Task requirements —
Where in the records does the word "SSBN" appear? Copy each line that holds it.

[Saved data entries]
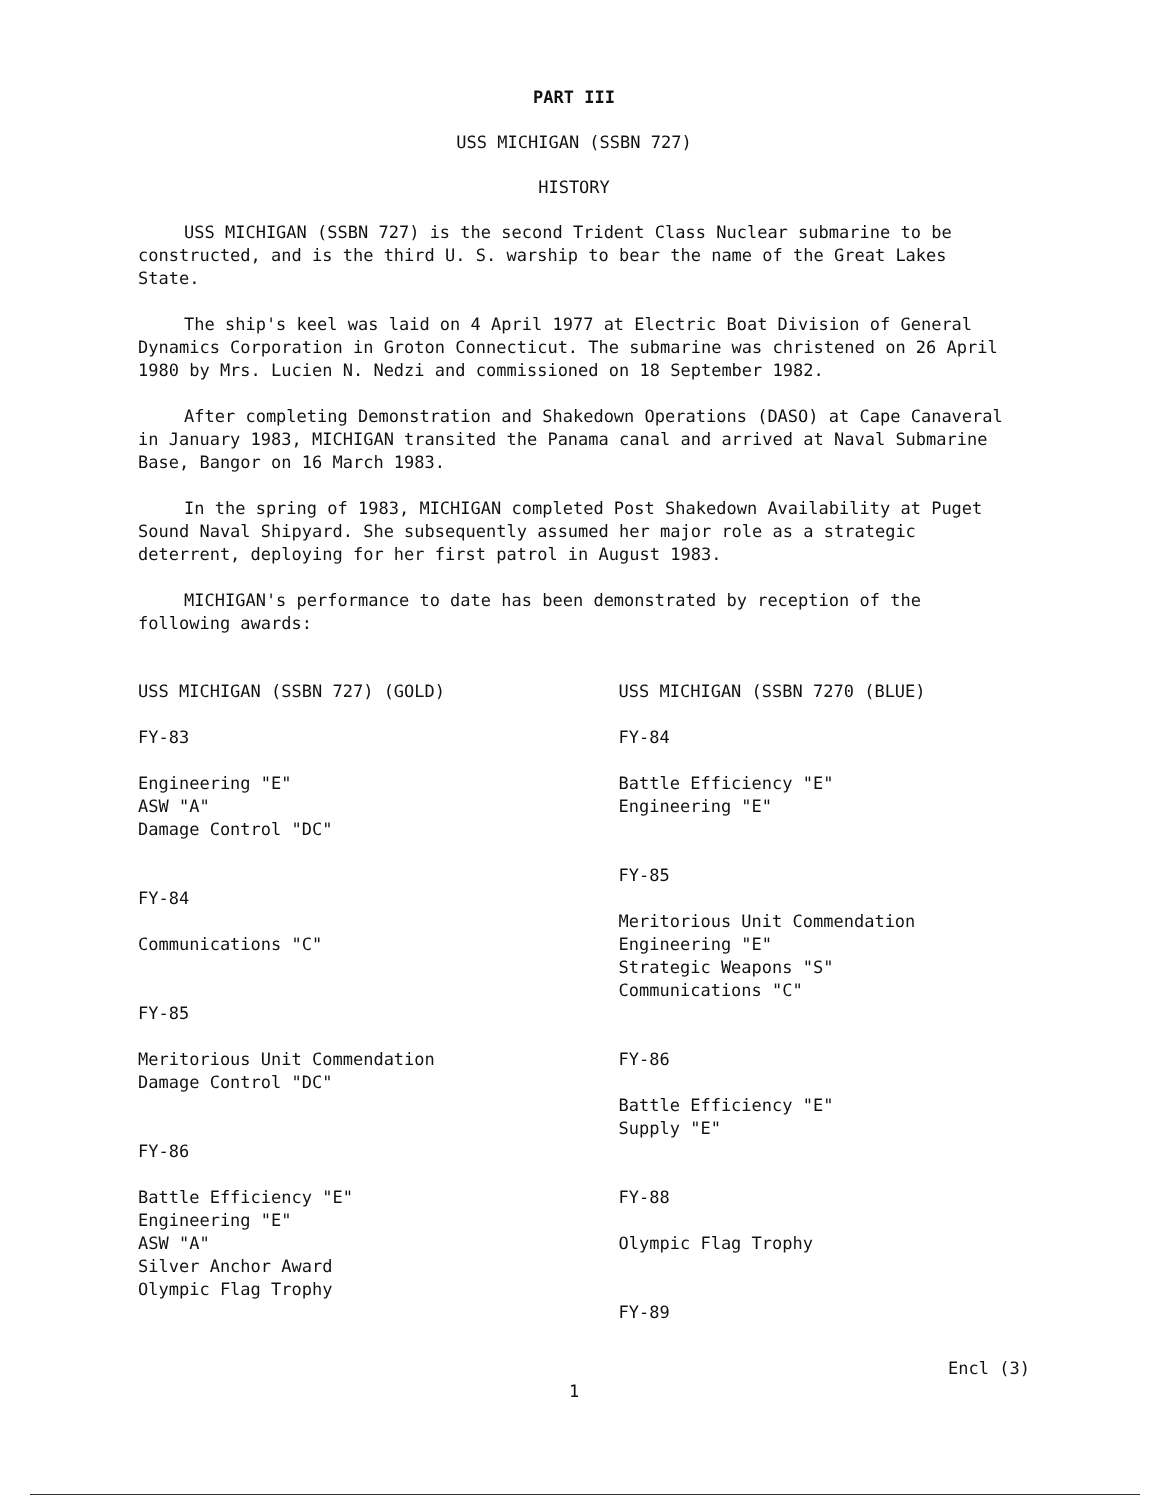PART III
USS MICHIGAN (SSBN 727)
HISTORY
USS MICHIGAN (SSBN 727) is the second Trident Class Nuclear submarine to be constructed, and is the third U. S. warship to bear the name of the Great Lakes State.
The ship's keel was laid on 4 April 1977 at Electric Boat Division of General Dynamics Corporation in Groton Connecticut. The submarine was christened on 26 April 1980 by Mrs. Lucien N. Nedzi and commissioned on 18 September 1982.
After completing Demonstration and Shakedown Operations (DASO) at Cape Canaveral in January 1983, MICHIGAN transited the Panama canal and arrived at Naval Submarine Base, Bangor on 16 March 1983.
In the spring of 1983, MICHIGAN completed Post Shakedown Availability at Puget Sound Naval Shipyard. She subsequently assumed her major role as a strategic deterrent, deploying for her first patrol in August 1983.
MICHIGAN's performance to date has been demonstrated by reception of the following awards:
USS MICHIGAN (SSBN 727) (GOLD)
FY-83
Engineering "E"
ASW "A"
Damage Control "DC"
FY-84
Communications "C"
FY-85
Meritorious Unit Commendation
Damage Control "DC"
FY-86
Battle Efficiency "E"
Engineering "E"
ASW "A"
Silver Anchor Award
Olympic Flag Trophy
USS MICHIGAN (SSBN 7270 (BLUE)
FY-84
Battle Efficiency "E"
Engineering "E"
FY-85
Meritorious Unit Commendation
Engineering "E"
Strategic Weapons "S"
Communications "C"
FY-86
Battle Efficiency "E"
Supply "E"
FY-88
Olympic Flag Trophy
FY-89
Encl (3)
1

Result —
USS MICHIGAN (SSBN 727)
USS MICHIGAN (SSBN 727) is the second Trident Class Nuclear submarine to be constructed, and is the third U. S. warship to bear the name of the Great Lakes State.
USS MICHIGAN (SSBN 727) (GOLD)
USS MICHIGAN (SSBN 7270 (BLUE)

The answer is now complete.